When was the last time you thought about a time before internet? It wasn’t that long ago, only 50 years since the first message was sent between computers at the University of Califonia, Los Angeles and the Stanford Research Institute.

Dr. Richard Brown is the dean of engineering at the University of Utah. He explains how the idea was developed.

“Well, it was 50 years ago. There was a group called ARPA for the Advanced Research Project Agency, it was part of the Department of Defense.”

The group funded projects related to all things computers.

John Warnock was a graduate student at the time at the University of Utah. He was part of the project from its inception.

“He was invited to a meeting that was held up at the Rustler Lodge at Alta, where the architecture of the ARPAnet was first discussed.
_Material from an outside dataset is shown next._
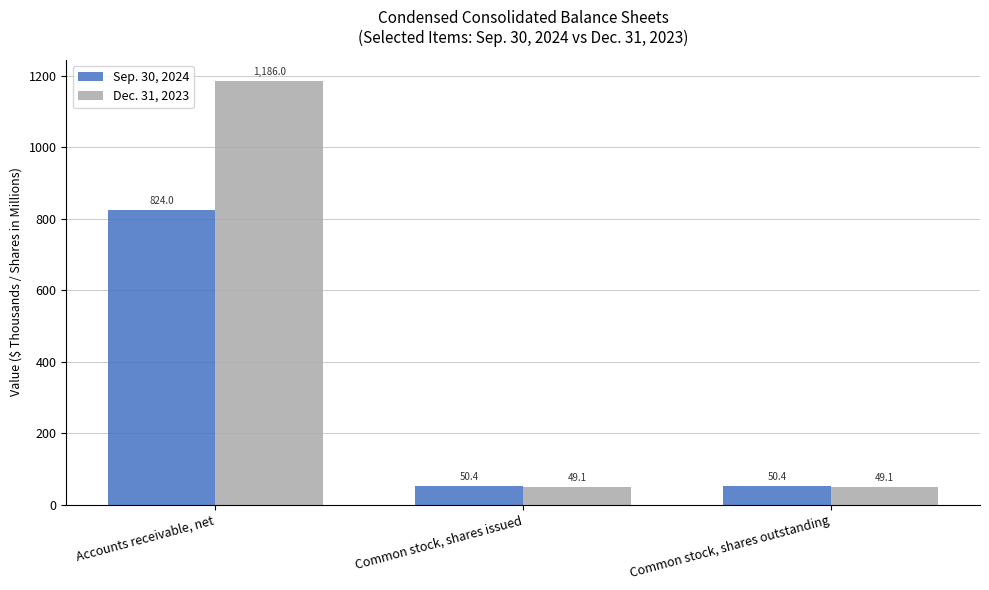

What is the approximate value of Sep. 30, 2024 at Common stock, shares outstanding?

50.4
So he was sitting off to the side listening to these computing luminaries discuss how you could make computers talk to each other.”

“In 1969 the first communication was between a computer at UCLA and one at the Stanford research institute.”  

These were enormous mainframe computers. They had cabinets of drives that filled entire rooms.

“They had less computing power by far than what you have on your smart phone now, but that’s what computers were in those days.”

The third connection was made at the University of California, Santa Barbara.  

“The fourth node was a PDP-10 at the University of Utah. So the University of Utah was the fourth connection to the ARPAnet, which became the internet.”

“I’m sure it would have been difficult to imagine all that would follow, but there certainly were visionary people there.”